Begin Source extract

July 14, 2008 by Curtis Seltzer · 1 Comment 

When you buy land, you need to establish your “basis” for tax purposes. Starting basis is basically your purchase price, plus, perhaps, certain expenses that you incurred.

When you buy real estate, you will often need to allocate basis at the time of purchase among several different accounts, such as improvements (house, barns), timber (separate merchantable timber with immediate sale value from pre-merchantable with future value), minerals and land. The total of these basis accounts cannot exceed your overall basis in the property. Individual basis accounts are set up at the time of purchase, because a landowner often does different things in each account, which increase or decrease the individual account’s basis. As you hold the property, each basis account will be adjusted according to what you do. If you build a bridge, the basis in your land account increases, because it is a permanent improvement in the property. If you sell an acre from your land account, your basis will be reduced. Separate basis accounts can help you pay off a purchase through the sale of some assets. Read more

Land tax policies

June 30, 2008 by Curtis Seltzer · 4 Comments 

Readers might take a look at the two presidential campaign websites to see which candidate appears to understand land issues best (or if at all).

End Source extract
Begin Data supplied

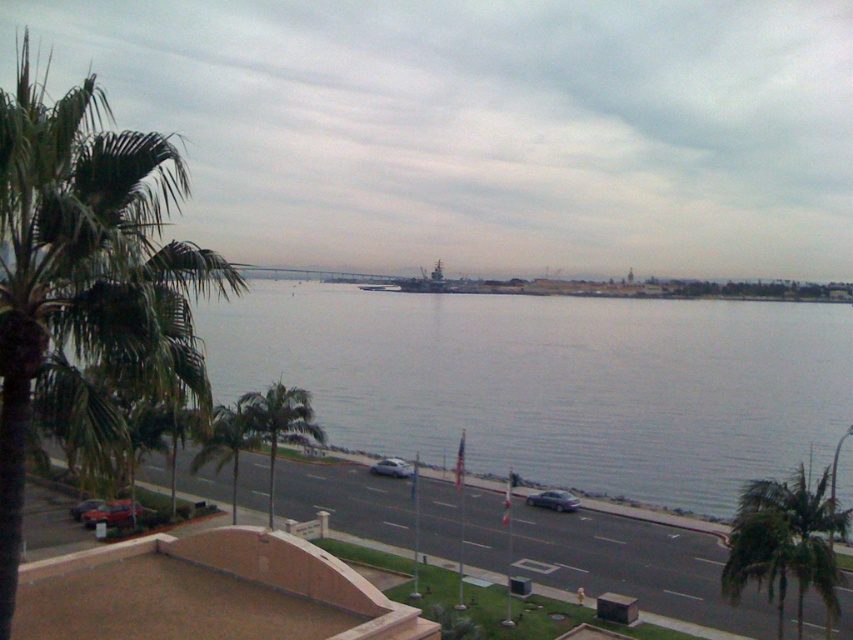
Question: Which point is farther to the camera?

Choices:
 (A) shiny silver car at lower left
 (B) satin silver sedan at lower center
 (C) gray water at center

Answer: (B)

Question: Does green leafy palm tree at left appear under green leafy palm tree at lower center?

Choices:
 (A) no
 (B) yes

Answer: (A)

Question: Can you confirm if green leafy palm tree at center is positioned above satin silver sedan at center?

Choices:
 (A) yes
 (B) no

Answer: (A)

Question: Is green leafy palm tree at lower center to the left of shiny silver car at lower left from the viewer's perspective?

Choices:
 (A) no
 (B) yes

Answer: (A)

Question: Which object is positioned farthest from the green leafy palm tree at lower right?

Choices:
 (A) gray water at center
 (B) metallic silver car at lower left
 (C) green leafy palm tree at lower center

Answer: (A)

Question: Which point appears farthest from the camera in this image?

Choices:
 (A) (86, 506)
 (B) (740, 572)
 (C) (289, 394)
 (D) (494, 356)

Answer: (D)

End Data supplied

◆ **Task objective**
Please write out the land-basis excerpt from "July 14, 2008" to "that you incurred.", word for word.

◆ **Result**
July 14, 2008 by Curtis Seltzer · 1 Comment 

When you buy land, you need to establish your “basis” for tax purposes. Starting basis is basically your purchase price, plus, perhaps, certain expenses that you incurred.